Kellie Hotter is smart, hardworking, experienced and energetic. She is possessed of a detailed and expansive knowledge of La Plata County and county government. And while she clearly brings a Republican sensibility toward government regulation and business, she is neither overly ideological nor unduly focused on any single issue.
La Plata County voters should re-elect Kellie Hotter.
Hotter has several priorities for her second term. As the incoming president of Colorado Counties Inc., she hopes to be a voice for the Western Slope and, more broadly, for improving county government and the state and federal legislation that affects it.
She also would defend county spending on roads and infrastructure from further budget cuts by insisting that, as she puts it, “not all departments are created equal.”
Hotter supports introducing refueling stations to serve vehicles converted to run on natural gas. With that, she also would look at converting the county’s fleet to use that cleaner-burning fuel.
And as might be expected from a good Republican, she puts a high priority on keeping the county debt-free and maintaining its stellar credit rating
But the central issue for Hotter will have to be how to move forward on county planning.
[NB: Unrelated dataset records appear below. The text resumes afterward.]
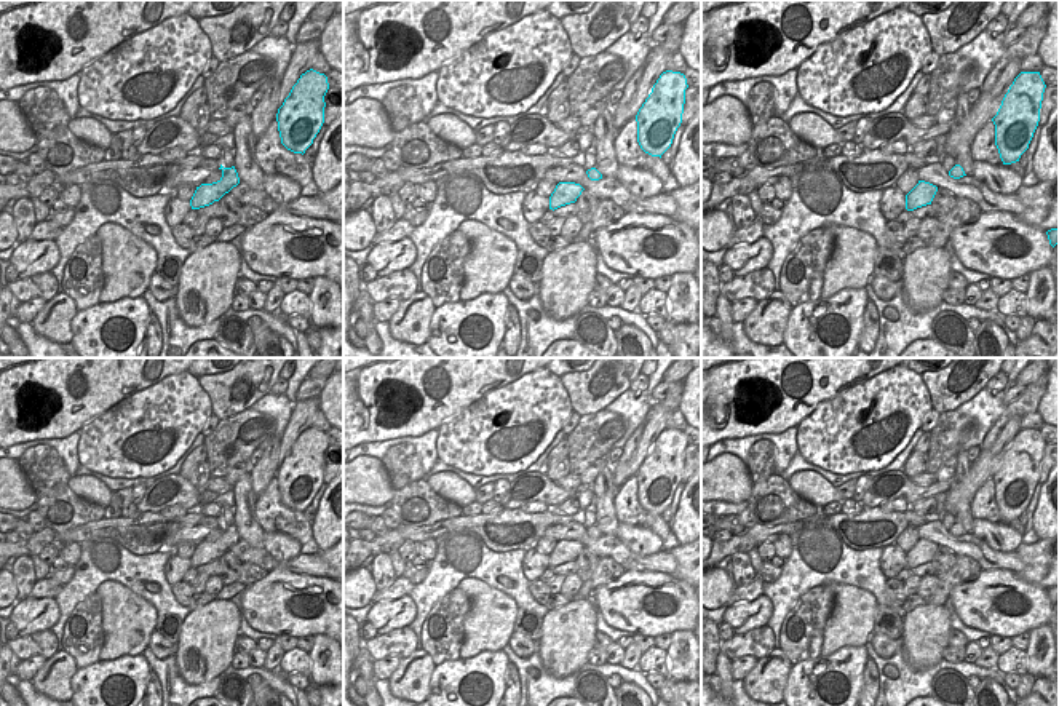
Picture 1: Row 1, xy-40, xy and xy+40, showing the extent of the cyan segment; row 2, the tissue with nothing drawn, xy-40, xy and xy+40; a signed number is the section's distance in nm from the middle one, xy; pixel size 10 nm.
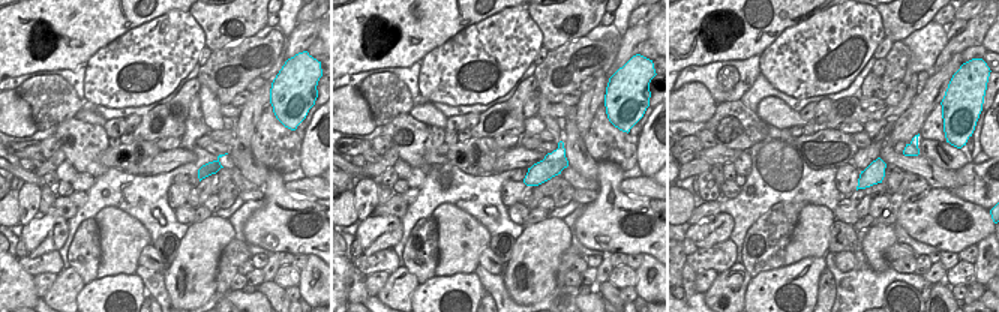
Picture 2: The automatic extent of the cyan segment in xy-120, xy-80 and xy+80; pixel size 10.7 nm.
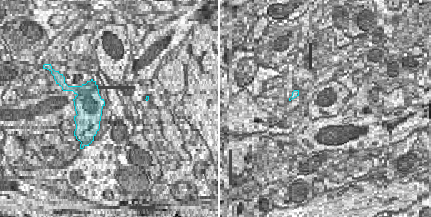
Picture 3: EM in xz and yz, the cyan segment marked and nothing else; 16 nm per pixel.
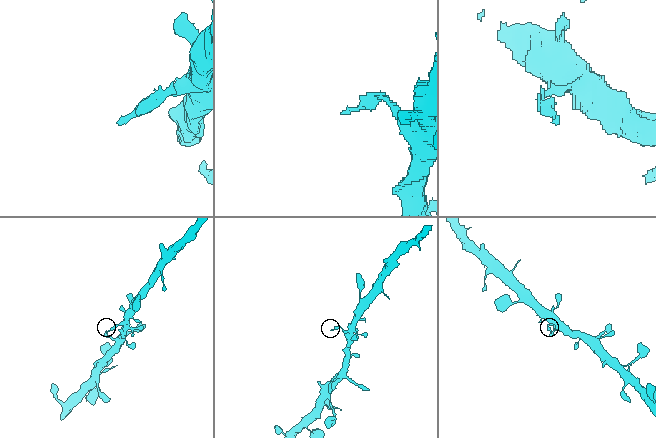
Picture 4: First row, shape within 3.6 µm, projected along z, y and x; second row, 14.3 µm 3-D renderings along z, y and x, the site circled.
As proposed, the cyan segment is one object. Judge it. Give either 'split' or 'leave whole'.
split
She talks about the importance of improving the business climate and the “three-legged stool” of retaining, expanding and attracting businesses. In reality, though, the county’s primary role in economic development probably lies in land-use planning. Hotter says the current process is too cumbersome and capricious when what businesses need is predictability.
In general, that makes sense. But with such issues the details always are difficult. And for Hotter, it opens an unsettled issue.
The most damning and contentious episode of her tenure as commissioner had to be the collapse of the comprehensive plan. That episode cannot be laid solely at her feet – commissioners Bobby Lieb and Wally White share responsibility – but neither can it be ignored. Hundreds of thousands of dollars were involved as were countless hours of resident participation.
Hotter is too smart to try to pretend that train wreck somehow was a win. As she says, the process went awry. But she does offer hope for revisiting the comp plan and says that while the plan was shelved, it still exists, with usable components still intact.
Part of that hope lies in the fact that the county has a new county manager and a new planning director. But the problem last time ultimately was not the county staff, but that the commissioners allowed the process to spin out of control.
Hotter’s credibility and perhaps her future success lie in her handling of county planning – including the now-dormant comp plan. The predictability she rightly says investors require depends on that – and on whether she first can re-establish trust in the process.
She thinks she can. We think she should be given the chance to do so.
Opposing Hotter is Gwen Lachelt, another intelligent and energetic woman with a history of hard work on behalf of the community, her neighbors and the environment. But defending the interests of surface owners and the environment against excesses and bad practices in the gas industry has meant that she continually has been in opposition to that industry for decades.
That is a legitimate position for an activist or organizer. And in that role Lachelt has done good, important work. It is less valuable experience for leading a county that faces a broad array of diverse issues and that, while certainly concerned about gas development’s side effects, has precedent-setting controls in place and a good relationship with the industry.
Vote for Kellie Hotter for county commissioner.